In [2]:
import numpy as np
import pandas as pd
from sklearn.linear_model import SGDRegressor
from sklearn.metrics import mean_squared_error
from sklearn.preprocessing import StandardScaler
from sklearn.model_selection import train_test_split

np.random.seed(42)
locations = ['Los Angeles, CA', 'San Francisco, CA', 'Austin, TX', 'Miami, FL', 'New York, NY', 'Denver, CO', 'Chicago, IL', 'Seattle, WA', 'Atlanta, GA', 'Boston, MA']
conditions = ['Good', 'Excellent', 'Fair']
nearby_transport_options = ['Yes', 'No']

data = {
    'Location': [np.random.choice(locations) for _ in range(11000)],
    'Bedrooms': np.random.randint(1, 5, size=11000),
    'Bathrooms': np.random.randint(1, 4, size=11000),
    'Size_SqFt': np.random.normal(loc=1500, scale=300, size=11000),
    'Lot_Size_SqFt': np.random.normal(loc=5000, scale=1000, size=11000),
    'Year_Built': np.random.randint(1950, 2024, size=11000),
    'Condition': [np.random.choice(conditions) for _ in range(11000)],
    'Days_on_Market': np.random.randint(10, 90, size=11000),
    'Interest_Rate (%)': np.random.uniform(2.5, 5.0, size=11000),
    'Median_Income ($)': np.random.normal(loc=80000, scale=15000, size=11000),
    'School_Rating': np.random.randint(5, 10, size=11000),
    'Walkability_Score': np.random.randint(50, 100, size=11000),
    'Nearby_Transport': [np.random.choice(nearby_transport_options) for _ in range(11000)],
}

df = pd.DataFrame(data)

df['Sale_Price ($)'] = (100000 +
                        df['Bedrooms'] * 30000 +
                        df['Bathrooms'] * 20000 +
                        df['Size_SqFt'] * 200 +
                        df['Lot_Size_SqFt'] * 10 +
                        df['Median_Income ($)'] * 0.5 +
                        np.random.normal(0, 20000, size=11000))

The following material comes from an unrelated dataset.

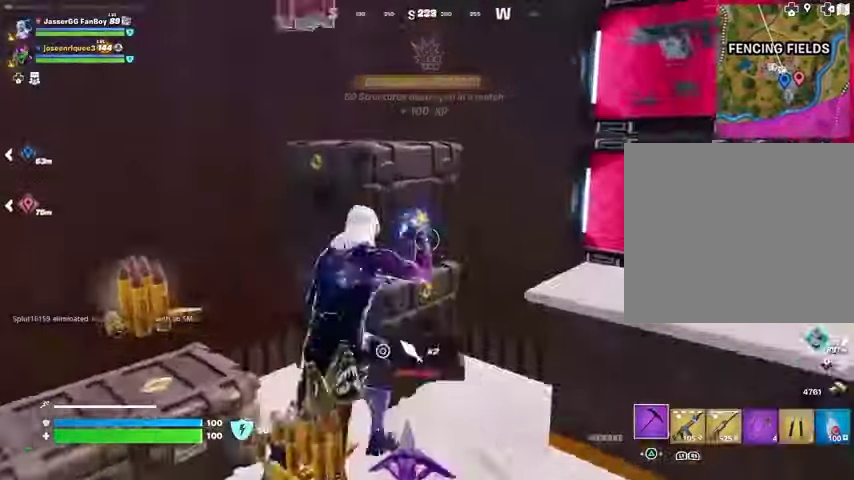
{"buttons": [], "left_stick": "up-left", "right_stick": "center", "events": [[133, "left_stick", "left"], [233, "left_stick", "up-left"], [300, "L3", "down"], [367, "right_stick", "center"], [400, "L3", "up"]]}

df['Location'] = df['Location'].astype('category').cat.codes
df['Condition'] = df['Condition'].astype('category').cat.codes
df['Nearby_Transport'] = df['Nearby_Transport'].apply(lambda x: 1 if x == 'Yes' else 0)

df.drop(columns=['Year_Built'], inplace=True)
scaler = StandardScaler()
scaled_columns = ['Size_SqFt', 'Lot_Size_SqFt', 'Days_on_Market', 'Interest_Rate (%)', 'Median_Income ($)', 'School_Rating', 'Walkability_Score']
df[scaled_columns] = scaler.fit_transform(df[scaled_columns])

X = df.drop(columns=['Sale_Price ($)'])
y = df['Sale_Price ($)']

X_initial_train, X_new_data = X[:10000], X[10000:]
y_initial_train, y_new_data = y[:10000], y[10000:]

new_data_chunks = np.array_split(X_new_data, 10)
new_target_chunks = np.array_split(y_new_data, 10)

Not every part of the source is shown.